Les thèmes de l’addiction sexuelle et de l’aliénation mentale sont abordés à travers le portrait d’un jeune homme prisonnier de ses compulsions. L’auteur livre un compte-rendu clinique et presque documentaire des comportements déviants du personnage, qui semble incapable de vivre dans les normes sociales: «Il repère une jeune fille dans la rue, avec un derrière rebondi, et la suit en se branlant.» Cette image, pathétique, expose le degré d’aliénation du personnage. Le texte pousse le lecteur à s’interroger sur les limites entre maladie mentale et immoralité. Le patient incarne une forme d’hypersexualisation qui le coupe du monde et l’enferme dans un cycle obsessionnel.

La résurgence de Fanon: un fantôme révolutionnaire

Le retour de Franz Fanon, un personnage de l’hôpital El-Razi, une figure zendj, mystérieuse et mythique, évoque une résurrection presque surnaturelle. Ce choix littéraire projette l’idée que les luttes révolutionnaires et les figures d’opposition ne meurent jamais vraiment, mais renaissent pour défier les structures oppressives. «Les carnets d’El-Razi» subversifs? Oui. Sans doute.

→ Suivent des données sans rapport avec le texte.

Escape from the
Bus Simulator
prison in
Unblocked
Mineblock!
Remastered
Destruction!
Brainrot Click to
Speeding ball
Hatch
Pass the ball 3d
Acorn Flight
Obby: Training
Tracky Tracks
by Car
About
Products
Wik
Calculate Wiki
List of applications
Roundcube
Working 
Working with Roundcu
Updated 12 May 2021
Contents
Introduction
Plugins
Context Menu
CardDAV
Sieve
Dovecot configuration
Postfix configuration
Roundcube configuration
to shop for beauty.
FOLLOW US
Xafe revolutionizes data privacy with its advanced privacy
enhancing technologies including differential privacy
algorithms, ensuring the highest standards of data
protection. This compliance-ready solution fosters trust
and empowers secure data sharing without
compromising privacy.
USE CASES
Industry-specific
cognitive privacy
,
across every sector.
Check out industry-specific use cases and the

C’est un appel subtil au réveil de la société tunisienne. Une dénonciation sèche de la dictature actuelle et des dysfonctionnements. Fanon est dépeint comme un héros tragique et moqueur, conscient des limites de son combat, mais porté par une rage inextinguible. Il est l’espoir de l’asile psychiatrique: «Ce n’est que trois jours plus tard que j’ai revu ce Noir élégant. J’étais en entretien avec un patient, quand il est repassé devant la fenêtre. Cette fois, il n’avait pas de chapeau, il s’est tourné vers moi, me révélant l’ensemble de son visage tellement reconnaissable. Aucun doute n’était possible, c’était Frantz Fanon en chair et en os, et la cicatrice sur sa joue le confirmait (…) Frantz Fanon était debout à l’ombre d’un grand oranger. Je vous assure qu’il était là, les mains dans les poches, une brindille et un sourire au coin de la bouche.»

Un style arabe innovant et un dialogue avec l’Occident

Né en 1982 à Tunis, Aymen Daboussi est un psychologue clinicien et écrivain. Il a exercé pendant près de six ans à l’hôpital psychiatrique d’El-Razi, qui l’inspirera dans la composition de ses personnages étonnants et attachants. Ce roman de 211 pages interroge profondément la frontière entre folie et normalité, tout en dénonçant l’inhumanité des structures censées protéger les plus vulnérables. En parallèle à sa pratique clinique, il s’est illustré dans le domaine littéraire. Il est l’auteur de deux recueils de nouvelles salués pour leur profondeur psychologique et leur style incisif, ainsi que d’un roman explorant les complexités de l’âme humaine.

«Les carnets d’El-Razi», d’Aymen Daboussi, 211 pages. Éditions Philippe Rey, Collection Roman étranger, 2024. Traduit de l’arabe par Lotfi Nia. Prix public: 182 DH.